17 releases (7 breaking)
Uses new Rust 2024
| 0.8.5 | May 10, 2026 |
|---|---|
| 0.7.2 | May 9, 2026 |
#425 in Testing
17KB
fixtura
Declarative fake data injection for Rust tests, built on fake-rs.
Instead of this:
#[test]
fn order_belongs_to_user() {
let user: User = Faker.fake();
let mut order: Order = Faker.fake();
order.user_id = user.id;
order.status = "pending".to_string();
assert!(is_billable(&order));
assert_eq!(order.user_id, user.id);
}
Write this:
#[fixtura::test]
fn order_belongs_to_user(
user: User,
#[fixtura(user_id = user.id, status = "pending".to_string())]
order: Order,
) {
assert!(is_billable(&order));
assert_eq!(order.user_id, user.id);
}
The test signature is the setup.
Features
- Zero-boilerplate injection — declare
Dummytypes as test arguments; fixtura fakes them all - Field overrides — pin the exact values your test cares about; fixtura fakes the rest, including nested paths
- Cross-arg references — bind a later argument's fields to values from earlier arguments
- Seeded RNG — every run is reproducible; seeds print on failure and replay on demand
- Async-ready — pairs with
#[tokio::test],async-std, or any async runner via#[fixtura::inject] - Framework composable — mix with
sqlx::test,axum_test, and others using passthrough args
Installation
[dev-dependencies]
fixtura = "0.8.3"
fake = { version = "5", features = ["derive"] }
Add #[derive(Dummy)] to any type you want injected:
use fake::Dummy;
#[derive(Dummy)]
struct User {
id: u32,
name: String,
active: bool,
}
#[derive(Dummy)]
struct Order {
id: u32,
user_id: u32,
status: String,
}
Quick start
use fake::Dummy;
#[derive(Dummy)]
struct User { id: u32, name: String, active: bool }
#[fixtura::test]
fn active_user_can_login(#[fixtura(active = true)] user: User) {
assert!(user.active);
}
That's it.
Usage
Inject any Dummy type as a test argument:
#[fixtura::test]
fn user_name_is_never_empty(user: User) {
assert!(!user.name.is_empty());
}
Pin the fields your test cares about — fixtura fakes the rest:
#[fixtura::test]
fn inactive_users_cannot_checkout(
#[fixtura(active = false)] user: User,
order: Order,
) {
assert!(checkout(&user, &order).is_err());
}
Nested field paths work too:
#[fixtura::test]
fn delivery_uses_city(
#[fixtura(address.city = "Portland".to_string())] profile: Profile,
) {
assert_eq!(profile.address.city, "Portland");
}
Reference earlier arguments to keep data coherent:
#[fixtura::test]
fn order_belongs_to_user(
user: User,
#[fixtura(user_id = user.id)] order: Order,
) {
assert_eq!(order.user_id, user.id);
}
Chain references across multiple args:
#[fixtura::test]
fn line_item_links_to_user_and_order(
user: User,
#[fixtura(user_id = user.id)] order: Order,
#[fixtura(user_id = user.id, order_id = order.id)] line: LineItem,
) {
assert_eq!(line.user_id, user.id);
assert_eq!(line.order_id, order.id);
}
Async tests
Use #[fixtura::inject] alongside your async runner. It injects args without emitting #[test] — the outer attribute handles that.

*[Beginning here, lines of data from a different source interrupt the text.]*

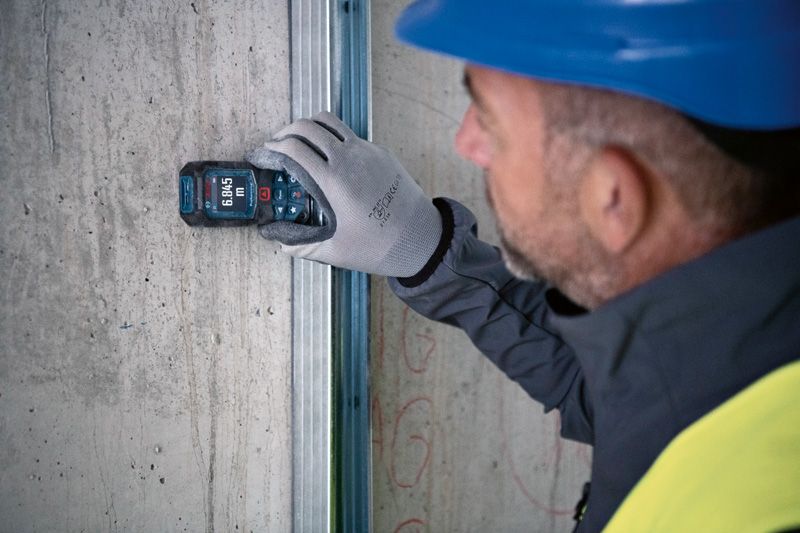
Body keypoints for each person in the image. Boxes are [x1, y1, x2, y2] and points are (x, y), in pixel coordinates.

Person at [247, 0, 800, 530]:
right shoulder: (735, 356)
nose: (467, 142)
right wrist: (427, 250)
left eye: (489, 120)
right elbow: (608, 388)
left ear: (613, 199)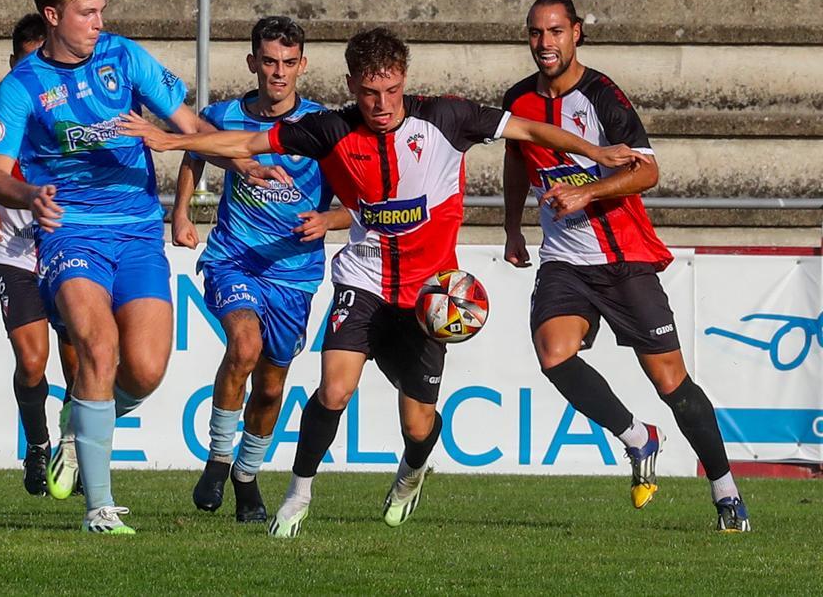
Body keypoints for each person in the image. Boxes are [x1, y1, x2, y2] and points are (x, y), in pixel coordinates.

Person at [120, 27, 647, 538]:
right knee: (334, 388)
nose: (381, 103)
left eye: (391, 90)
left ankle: (412, 471)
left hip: (428, 295)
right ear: (352, 86)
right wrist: (170, 139)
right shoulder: (332, 128)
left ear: (404, 81)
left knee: (418, 426)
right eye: (370, 92)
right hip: (364, 280)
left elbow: (529, 129)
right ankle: (297, 495)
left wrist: (597, 154)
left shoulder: (448, 117)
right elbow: (251, 139)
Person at [0, 0, 276, 535]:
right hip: (71, 233)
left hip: (138, 232)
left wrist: (243, 162)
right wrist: (27, 195)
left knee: (142, 371)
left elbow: (191, 127)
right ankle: (99, 506)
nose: (97, 22)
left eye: (100, 10)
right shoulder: (21, 87)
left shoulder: (124, 57)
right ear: (52, 15)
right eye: (86, 12)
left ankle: (78, 427)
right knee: (97, 347)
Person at [501, 0, 748, 532]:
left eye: (555, 32)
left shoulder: (603, 95)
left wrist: (587, 194)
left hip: (622, 259)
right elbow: (517, 158)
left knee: (672, 383)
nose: (545, 43)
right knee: (553, 354)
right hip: (565, 261)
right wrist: (512, 225)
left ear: (576, 33)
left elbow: (648, 172)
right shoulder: (517, 99)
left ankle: (726, 491)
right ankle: (637, 436)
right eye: (536, 33)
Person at [172, 16, 349, 523]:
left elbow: (357, 196)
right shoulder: (224, 114)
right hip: (235, 257)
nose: (278, 73)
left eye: (288, 64)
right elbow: (195, 150)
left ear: (302, 66)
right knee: (243, 345)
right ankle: (218, 459)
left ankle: (246, 479)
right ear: (253, 63)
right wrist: (181, 211)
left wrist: (329, 219)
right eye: (269, 62)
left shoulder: (324, 124)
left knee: (271, 386)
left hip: (294, 272)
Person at [0, 13, 80, 497]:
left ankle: (74, 451)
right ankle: (37, 445)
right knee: (32, 363)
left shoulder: (75, 103)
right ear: (13, 61)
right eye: (26, 59)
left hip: (70, 247)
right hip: (16, 251)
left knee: (80, 365)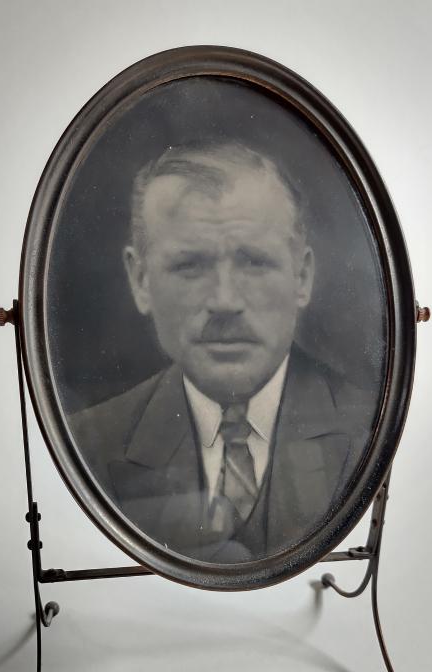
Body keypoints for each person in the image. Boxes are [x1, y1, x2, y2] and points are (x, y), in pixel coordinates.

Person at [69, 141, 372, 563]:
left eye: (254, 262)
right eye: (190, 266)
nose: (225, 301)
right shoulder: (87, 444)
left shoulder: (370, 429)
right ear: (140, 280)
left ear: (301, 276)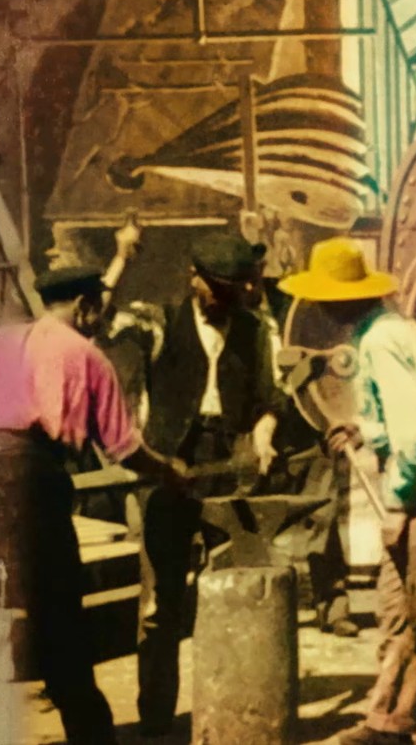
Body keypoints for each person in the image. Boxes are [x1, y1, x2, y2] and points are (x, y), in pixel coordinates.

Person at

Mark each arg fixtura should own with #[fixtura] or #[fixtura(...)]. Field overrides, cross-references, and #[should_panic] all work the same.
#[tokio::test]
#[fixtura::inject]
async fn payment_fails_for_inactive_user(
#[fixtura(active = false)] user: User,
#[fixtura(user_id = user.id)] order: Order,
) {
assert!(process_payment(&user, &order).await.is_err());
}
Note
#[fixtura::inject] must sit below your async runner attribute. Rust applies stacked proc-macro attributes from bottom to top: #[fixtura::inject] transforms the function body first; #[tokio::test] (or your runner) then wraps the result.
Framework passthrough
When combining fixtura with another injecting framework (e.g. sqlx::test), mark only the args fixtura should own. Unmarked args stay in the signature for the other framework to inject.
#[sqlx::test]
#[fixtura::inject]
async fn saves_to_db(
pool: PgPool, // sqlx owns
#[fixtura] user: User, // fixtura owns
#[fixtura(user_id = user.id)] order: Order, // fixtura owns, with override
) {
db::save_order(&pool, &user, &order).await.unwrap();
}
Reproducible failures
Every test uses a seeded RNG. The seed is printed only on failure, so passing tests stay silent:
---- order_belongs_to_user stdout ----
[fixtura] seed = 8317492031748291
Paste it back to replay the exact same values:
#[fixtura::test(seed = 8317492031748291)]
fn order_belongs_to_user(user: User, order: Order) { ... }
Tip
Pin a seed permanently for fully deterministic tests:
#[fixtura::test(seed = 42)]
fn my_test(user: User) { ... }
Works the same with #[fixtura::inject(seed = 42)].
Struct types
Plain injection works for named, tuple, and unit structs — any type that implements Dummy.
Note
#[fixtura(...)] field overrides require named struct fields. Tuple index syntax (0, 1) cannot be used as a field path because it is not a valid identifier. To pin a value, use a named struct instead:
// Tuple struct — plain injection only:
#[derive(Dummy)]
struct Point(f64, f64);
#[fixtura::test]
fn uses_point(p: Point) { let _ = p; }
// To pin a value, use a named struct:
#[derive(Dummy)]
struct Point { x: f64, y: f64 }
#[fixtura::test]
fn pinned_point(#[fixtura(x = 1.0_f64)] p: Point) {
assert_eq!(p.x, 1.0);
}
IDE support
Note
rust-analyzer provides type-checking and syntax highlighting inside #[fixtura(...)] overrides. Field name completions are not available — there is no stable mechanism for proc-macro crates to provide LSP completions inside attribute arguments. Mistyped field names surface at compile time as ordinary type errors.